After stating that the two-year community college is unable to offer the recipient acceptance for the Spring 2015 term, it quite clearly reads: “Navarro College is not accepting international students from countries with confirmed Ebola cases.”

“I received, last weekend, two rejection letters…saying the reason why they were not giving admission was…Ebola,’ Mr Abidogun told the news channel. He said he was ‘disappointed’ in the school’s stated policy.Ebola_letter_Navarro_coll

Navarro’s vice president for Access and Accountability, Dewayne Gragg, sent an email to CNBC after repeated requests from the station for comments on the situation.

“Our college values its diverse population of international students,’ it read. ‘This fall we have almost 100 students from Africa. Unfortunately, some students received incorrect information regarding their applications to the institution.’

“As part of our new honor’s program, the college restructured the international department to include focused recruitment from certain countries each year,’ the email continued.

“Our focus for 2014-15 is on China and Indonesia.
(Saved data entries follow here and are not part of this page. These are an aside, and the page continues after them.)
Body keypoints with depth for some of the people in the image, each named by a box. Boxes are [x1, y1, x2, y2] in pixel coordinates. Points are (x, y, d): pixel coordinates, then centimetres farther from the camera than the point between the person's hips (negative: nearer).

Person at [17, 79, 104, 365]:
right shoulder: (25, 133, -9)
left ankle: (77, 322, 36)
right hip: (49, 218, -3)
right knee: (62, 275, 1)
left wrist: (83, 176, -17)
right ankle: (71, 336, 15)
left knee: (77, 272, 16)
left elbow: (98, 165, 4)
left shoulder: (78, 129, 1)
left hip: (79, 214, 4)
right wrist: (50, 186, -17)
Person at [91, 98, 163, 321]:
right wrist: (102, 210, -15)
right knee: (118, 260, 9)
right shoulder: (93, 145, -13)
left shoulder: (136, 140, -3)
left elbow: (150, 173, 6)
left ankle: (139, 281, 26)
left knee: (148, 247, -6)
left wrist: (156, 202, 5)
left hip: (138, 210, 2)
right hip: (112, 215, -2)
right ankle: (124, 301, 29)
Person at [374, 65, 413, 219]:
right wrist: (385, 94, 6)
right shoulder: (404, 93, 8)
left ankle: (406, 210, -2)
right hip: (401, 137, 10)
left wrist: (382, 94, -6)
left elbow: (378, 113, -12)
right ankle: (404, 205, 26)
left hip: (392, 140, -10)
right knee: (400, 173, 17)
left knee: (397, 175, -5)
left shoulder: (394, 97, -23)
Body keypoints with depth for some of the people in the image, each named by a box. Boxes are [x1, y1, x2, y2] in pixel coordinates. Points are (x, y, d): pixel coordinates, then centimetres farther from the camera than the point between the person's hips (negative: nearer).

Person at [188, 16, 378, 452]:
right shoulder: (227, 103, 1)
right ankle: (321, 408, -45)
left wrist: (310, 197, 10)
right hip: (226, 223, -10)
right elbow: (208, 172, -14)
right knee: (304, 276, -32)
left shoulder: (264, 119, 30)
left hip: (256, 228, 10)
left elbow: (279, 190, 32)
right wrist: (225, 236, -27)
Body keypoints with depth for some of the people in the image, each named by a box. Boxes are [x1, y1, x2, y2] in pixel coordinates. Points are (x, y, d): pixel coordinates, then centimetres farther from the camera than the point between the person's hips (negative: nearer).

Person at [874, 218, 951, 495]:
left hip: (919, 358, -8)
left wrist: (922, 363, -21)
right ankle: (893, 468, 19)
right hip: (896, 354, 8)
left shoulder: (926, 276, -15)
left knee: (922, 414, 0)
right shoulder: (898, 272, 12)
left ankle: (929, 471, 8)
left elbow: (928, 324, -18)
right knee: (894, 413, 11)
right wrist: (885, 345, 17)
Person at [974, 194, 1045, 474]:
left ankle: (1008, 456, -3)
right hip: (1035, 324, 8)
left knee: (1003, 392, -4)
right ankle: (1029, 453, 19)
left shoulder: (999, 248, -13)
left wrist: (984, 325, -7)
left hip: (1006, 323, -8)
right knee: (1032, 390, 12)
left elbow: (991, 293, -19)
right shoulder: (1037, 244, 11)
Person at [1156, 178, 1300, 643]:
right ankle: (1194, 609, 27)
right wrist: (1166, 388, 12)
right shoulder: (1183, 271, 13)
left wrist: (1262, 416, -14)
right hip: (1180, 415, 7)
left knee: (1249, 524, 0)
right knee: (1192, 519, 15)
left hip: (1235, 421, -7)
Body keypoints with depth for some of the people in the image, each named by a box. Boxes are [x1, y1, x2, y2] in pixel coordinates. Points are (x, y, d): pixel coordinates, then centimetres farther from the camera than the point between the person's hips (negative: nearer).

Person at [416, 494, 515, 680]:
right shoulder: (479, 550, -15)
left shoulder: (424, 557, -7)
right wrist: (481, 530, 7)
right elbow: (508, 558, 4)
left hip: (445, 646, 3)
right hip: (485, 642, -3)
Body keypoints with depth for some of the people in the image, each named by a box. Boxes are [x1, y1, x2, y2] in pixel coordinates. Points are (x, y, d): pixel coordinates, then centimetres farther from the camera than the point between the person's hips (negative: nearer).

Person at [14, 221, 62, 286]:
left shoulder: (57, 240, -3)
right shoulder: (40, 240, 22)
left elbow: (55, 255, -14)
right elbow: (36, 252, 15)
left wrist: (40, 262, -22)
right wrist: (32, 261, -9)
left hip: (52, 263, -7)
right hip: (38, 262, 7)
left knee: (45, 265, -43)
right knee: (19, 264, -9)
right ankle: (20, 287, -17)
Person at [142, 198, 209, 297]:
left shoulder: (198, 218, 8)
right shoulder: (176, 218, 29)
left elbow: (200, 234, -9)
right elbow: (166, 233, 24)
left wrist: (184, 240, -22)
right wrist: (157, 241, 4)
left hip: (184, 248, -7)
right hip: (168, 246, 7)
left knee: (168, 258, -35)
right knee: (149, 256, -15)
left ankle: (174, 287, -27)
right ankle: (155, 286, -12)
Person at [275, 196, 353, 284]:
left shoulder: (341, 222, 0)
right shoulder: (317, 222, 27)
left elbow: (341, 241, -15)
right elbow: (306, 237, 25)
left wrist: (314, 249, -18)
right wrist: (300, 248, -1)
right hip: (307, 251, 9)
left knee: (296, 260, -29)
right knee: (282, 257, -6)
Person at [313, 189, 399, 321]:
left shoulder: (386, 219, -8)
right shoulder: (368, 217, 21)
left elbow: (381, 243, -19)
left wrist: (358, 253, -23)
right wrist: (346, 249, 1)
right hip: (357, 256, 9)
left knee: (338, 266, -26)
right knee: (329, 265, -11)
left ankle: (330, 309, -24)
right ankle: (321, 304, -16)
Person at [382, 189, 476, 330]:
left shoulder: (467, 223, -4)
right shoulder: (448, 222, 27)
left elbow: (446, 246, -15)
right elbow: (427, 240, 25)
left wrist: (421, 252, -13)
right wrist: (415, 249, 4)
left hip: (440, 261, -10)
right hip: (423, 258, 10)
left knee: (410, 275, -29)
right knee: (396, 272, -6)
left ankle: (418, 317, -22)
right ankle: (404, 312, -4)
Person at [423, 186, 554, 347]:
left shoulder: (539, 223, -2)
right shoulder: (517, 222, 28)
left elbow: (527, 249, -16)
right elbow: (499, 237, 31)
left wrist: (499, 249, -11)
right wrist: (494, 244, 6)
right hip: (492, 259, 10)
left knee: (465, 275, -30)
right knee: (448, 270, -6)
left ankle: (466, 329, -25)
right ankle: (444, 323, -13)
Other countries will be identified and recruitment efforts put in place once we launch our new honors program fall 2015.

“We apologize for any misinformation that may have been shared with students. Additional information regarding our progress with this new initiative will be posted on our website.’

When CNBC asked for further clarification and whether there is or had been a policy to reject students based on the presence of Ebola in their countries, Mr Gragg said in an email: ‘The prior email speaks for the college.’

Ebola has killed more than  4000 people since its outbreak in four West Africa countries, including Nigeria. However, the African largest economy has only registered 20 total cases of Ebola since the index patient in July, a response so strikingly effective that the CDC dispatched a team to the country to study their methods.

Already through the first 21-day incubation period following the initial cases, the country is now just five days away from being officially declared by the World Health Organization as Ebola-free.

Much of the response is believed to center around what WHO has declared “world-class epidemiological detective work,” which traced all 20 cases back to one passenger at the Lagos airport—ironically, an American.

Unlike its three most affected neighboring countries, Liberia, Sierra Leone, and Guinea, Nigerian citizens are under no threat of becoming infected with the disease within their borders, or at least no more than the threat we face in our country—and definitely not as much risk as an institution merely minutes away from its own outbreak.